明治四十一年三月二十三日、午前二時、椴法華沖(銚子沖)において、青森から室蘭へ向け航行中の青森・室蘭間定期船陸奥丸(日本郵船所有、九百十四屯)と室蘭から函館へ向け航行中の秀吉丸(金沢市谷三郎所有、六百九十二屯)とが衝突し陸奥丸沈没する。衝突直後から必死の救助活動の結果、陸奥丸の乗客三十二名・郵便係員二名・乗組員二十八名を救助し得たが、暗夜と激浪のため乗客百九十九名・郵便係一名・船長以下乗組員十名合計二百十一名が行方不明となる。
戸井町史は、戸井警察分署(明治二十年代から大正初期まで、尻岸内・椴法華・一時的に尾札部駐在所を管轄する)の資料に基づきこの事件を次のように記している。
衝突した時に陸奥丸が秀吉丸と密着していたので、陸奥丸の二等運転士巻幡吉太郎その他の船員は船客を秀吉丸に移乗させることに全力を尽し、秀吉丸の船長大原惣四郎は船員を督励し、大小三隻の端艇を下ろして救援につとめ、船員二十八名・郵便係員二名・乗客三十二名を救助した。この頃たまたま第一長久丸が附近を通行したので、同船の応援をも得て、救助を続行したが風波が荒くて効を奏せず、本船も危険になったので、救助した乗客二十七名を第一長久丸に移し室蘭に送り、秀吉丸は椴法華湾に避難した。

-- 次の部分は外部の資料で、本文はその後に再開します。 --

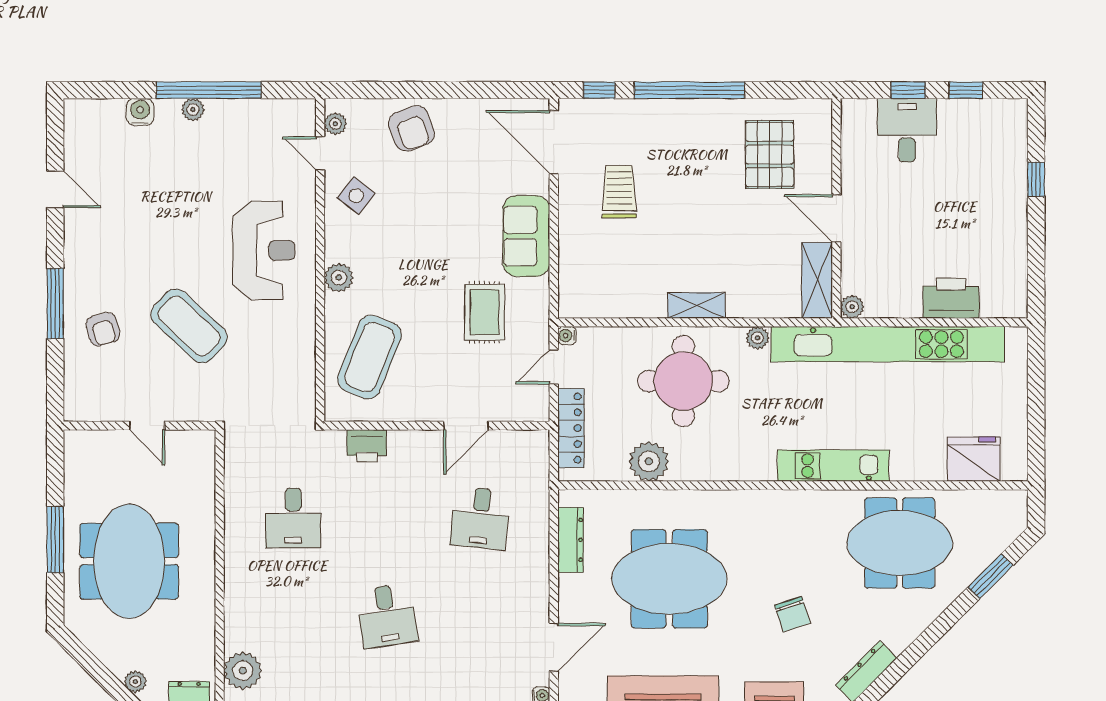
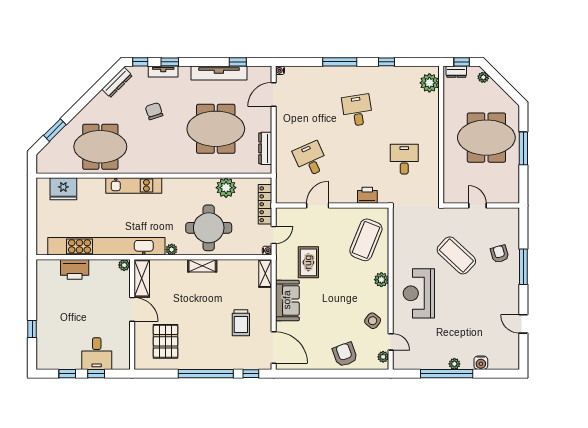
shelving: (571, 290) -> (265, 273), added
desk: (480, 518) -> (310, 159), turned -30
meeting table: (129, 561) -> (486, 138), turned 90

次いで駿河丸・肥後丸の二隻が救援に来航し、大湊要港部から派遣された水雷艇春雨号は屍体の捜索に当ったが一体も発見することができなかった。
この事件は夜中であり、しかも沖合二海里の海面の椿事であったので、椴法華沿岸の人々は誰一人知る者がなく、夜明けになってから秀吉丸の船員が上陸して、事の次第を伝え、救助船の出動を要請されて初めて知ったのである。
救助船の出動を求められたので、巡査三輪亀三郎は消防組員を召集し、漁船三艘を出し、青年同志会は二艘を出し、村吏員と共に激浪を冒して救援に向い、秀吉丸に移乗した陸奥丸の船員及び負傷した乗客五名並に小児の屍体一体を乗せて帰港し、大竜寺に収容した。戸長役場は衣類・夜具・食糧を給して救護の万全を期した。
急報に接した戸井分署長萩田七十次警部は、巡査部長と巡査を引率して椴法華に急行し、戸長を督励し、消防組員及び村民に持符船八艘を出動させ、沿岸及び近海を捜索させたが、生存者はもちろん一体の屍体すら発見できなかった。
なお『青森市史年表』では乗客二百八十九名中、二百二十六名溺死と記されている。